Wednesday, June 3, 2009

Editorial Forward

For this post, I would like to comment upon the following quotation:

“Scientific study leads to and enlarges experience, but this experience is educative only to the degree that it rests upon a continuity of significant knowledge and to the degree that this knowledge modifies or ‘modulates’ the learner’s outlook, attitude, and skill” (10).

Plenty of things to say here…I would argue that a study of any particular discipline can serve to enlarge—by which I mean broadly to understand more deeply—an experience. In other words, as an individual gains greater insight into a given body of data that acquired knowledge has the power to create a more accurate comprehension of and appreciation for the life experiences he or she encounters. Essentially, knowledge has the potential to create a deeper understanding of and to find the purpose of experiences of various kinds. That is point one.

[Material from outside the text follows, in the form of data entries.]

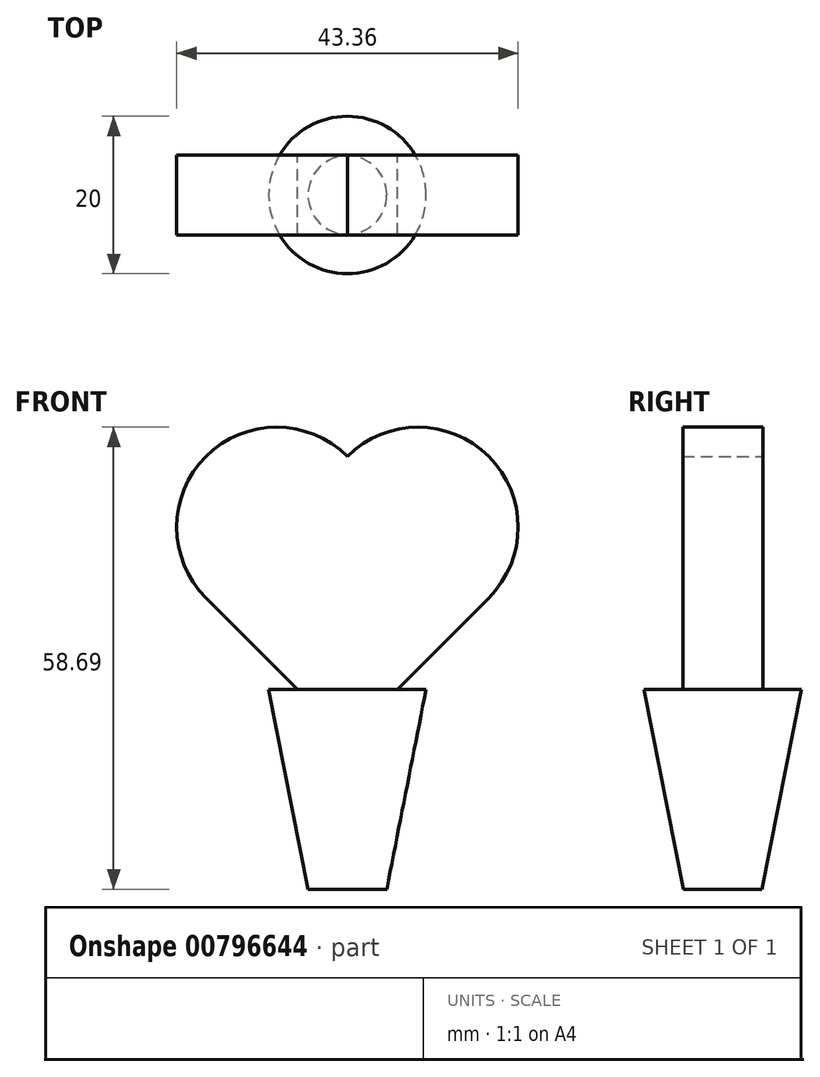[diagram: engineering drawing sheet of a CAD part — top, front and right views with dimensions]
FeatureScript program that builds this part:
annotation { "Feature Type Name" : "Feature", "Feature Type Description" : "" }
export const myFeature = defineFeature(function(context is Context, id is Id, definition is map)
    precondition{}
    {
        {
            var Q0;
            Q0=qCreatedBy(makeId("Top.planeOp"),FACE);
            var sketch = newSketch(context, id + "F0", { "sketchPlane" : qUnion([Q0])});
            skCircle(sketch, "E0", {"center": v(0, 0) * mm, "radius": 5 * mm});
            skSolve(sketch);
        }
        {
            var Q0;
            Q0=qCreatedBy(makeId("Top.planeOp"),FACE);
            cPlane(context, id + "F1", {"entities" : qUnion([Q0]), "cplaneType" : CPlaneType.OFFSET, "offset" : 25.4 * mm, "width" : 152.4 * mm, "height" : 152.4 * mm});
        }
        {
            var Q0;
            Q0=qCreatedBy(id+"F1.planeOp",FACE);
            var sketch = newSketch(context, id + "F2", { "sketchPlane" : qUnion([Q0])});
            skCircle(sketch, "E1", {"center": v(0, 0) * mm, "radius": 10 * mm});
            skSolve(sketch);
        }
        {
            var Q0;
            Q0=makeQuery(id+"F0.imprint","IMPRINT",FACE,{"disambiguationData":[TD([[makeQuery(id+"F0.imprint","IMPRINT",EDGE,{"derivedFrom":sQuery(id+"F0.wireOp",EDGE,"E0")}),1.0]])]});
            var Q1;
            Q1=makeQuery(id+"F2.imprint","IMPRINT",FACE,{"disambiguationData":[TD([[makeQuery(id+"F2.imprint","IMPRINT",EDGE,{"derivedFrom":sQuery(id+"F2.wireOp",EDGE,"E1")}),1.0]])]});
            loft(context, id + "F3", {"sheetProfilesArray" : [{ "sheetProfileEntities" : qUnion([Q0]) }, { "sheetProfileEntities" : qUnion([Q1]) }]});
        }
        {
            var Q0;
            Q0=qCreatedBy(makeId("Front.planeOp"),FACE);
            var sketch = newSketch(context, id + "F4", { "sketchPlane" : qUnion([Q0])});
            skLineSegment(sketch, "E2", {"start": v(0, 19.05) * mm, "end": v(-17.96, 37.01) * mm, "construction": true});
            skLineSegment(sketch, "E3", {"start": v(-17.96, 37.01) * mm, "end": v(17.96, 37.01) * mm, "construction": true});
            skLineSegment(sketch, "E4", {"start": v(17.96, 37.01) * mm, "end": v(0, 19.05) * mm, "construction": true});
            skPoint(sketch, "E5", {"position": v(0, 37.01) * mm});
            skPoint(sketch, "E6", {"position": v(0, 19.05) * mm});
            skLineSegment(sketch, "E7", {"start": v(-17.96, 37.01) * mm, "end": v(0, 54.97) * mm, "construction": true});
            skLineSegment(sketch, "E8", {"start": v(0, 54.97) * mm, "end": v(17.96, 37.01) * mm, "construction": true});
            skArc(sketch, "E9", {"start": v(0, 54.97) * mm, "mid": v(-17.96, 54.97) * mm, "end": v(-17.96, 37.01) * mm});
            skArc(sketch, "E10", {"start": v(17.96, 37.01) * mm, "mid": v(17.96, 54.97) * mm, "end": v(0, 54.97) * mm});
            skLineSegment(sketch, "E11", {"start": v(-17.96, 37.01) * mm, "end": v(0, 19.05) * mm});
            skLineSegment(sketch, "E12", {"start": v(17.96, 37.01) * mm, "end": v(0, 19.05) * mm});
            skSolve(sketch);
        }
        {
            var Q0;
            Q0=makeQuery(id+"F4.imprint","IMPRINT",FACE,{"disambiguationData":[TD([[makeQuery(id+"F4.imprint","IMPRINT",EDGE,{"derivedFrom":sQuery(id+"F4.wireOp",EDGE,"E9")}),1.0]])]});
            extrude(context, id + "F5", {"entities" : qUnion([Q0]), "operationType" : NewBodyOperationType.ADD, "depth" : 5.08 * mm, "offsetDistance" : 25.4 * mm});
        }
        {
            var Q0;
            Q0 = qSketchRegion(id + "F4", true);
            extrude(context, id + "F6", {"entities" : qUnion([Q0]), "operationType" : NewBodyOperationType.ADD, "oppositeDirection" : true, "depth" : 5.08 * mm, "offsetDistance" : 25.4 * mm});
        }
    });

Point two is that there is a distinct process of being educated from experiences. According to this quotation, education emerges from experiences in which:

1) The experience rests upon a foundation of prior knowledge.
2) A noticeable change in the learner’s attitude, skill level, knowledge, behavior, etc. occurs from this knowledge. (Outcome-based learning, anyone?)

Again, experience becomes a mode of education when it builds off of past knowledge gained and when this knowledge leads the learner to change a part of his or her behavior.

Placing these steps together, one notices a symbiotic relationship between study and experience. Study enhances one’s individual understanding of the power/importance of life experiences, while experiences prove educational when they are founded on a baseline of knowledge.

So what do I think of all of this?

I am reminded of what Maxine Greene asserts about the imagination and how that parallels in function to what I have labeled the “study” component of this equation. She acknowledges that one’s imagination has the power to penetrate established ways of thinking and uncover alternative realities within a world of formal modes of education. Not only that but she suggests that one’s imagination can open doors of perception and lead to an increased awareness of possibilities. In the same way, an individual’s acquisition of knowledge (study) functions to cut to the heart of an experience, to see it as it really is, perhaps to break it down or build upon it, and to provoke action from the learner in light of the possibilities perceived.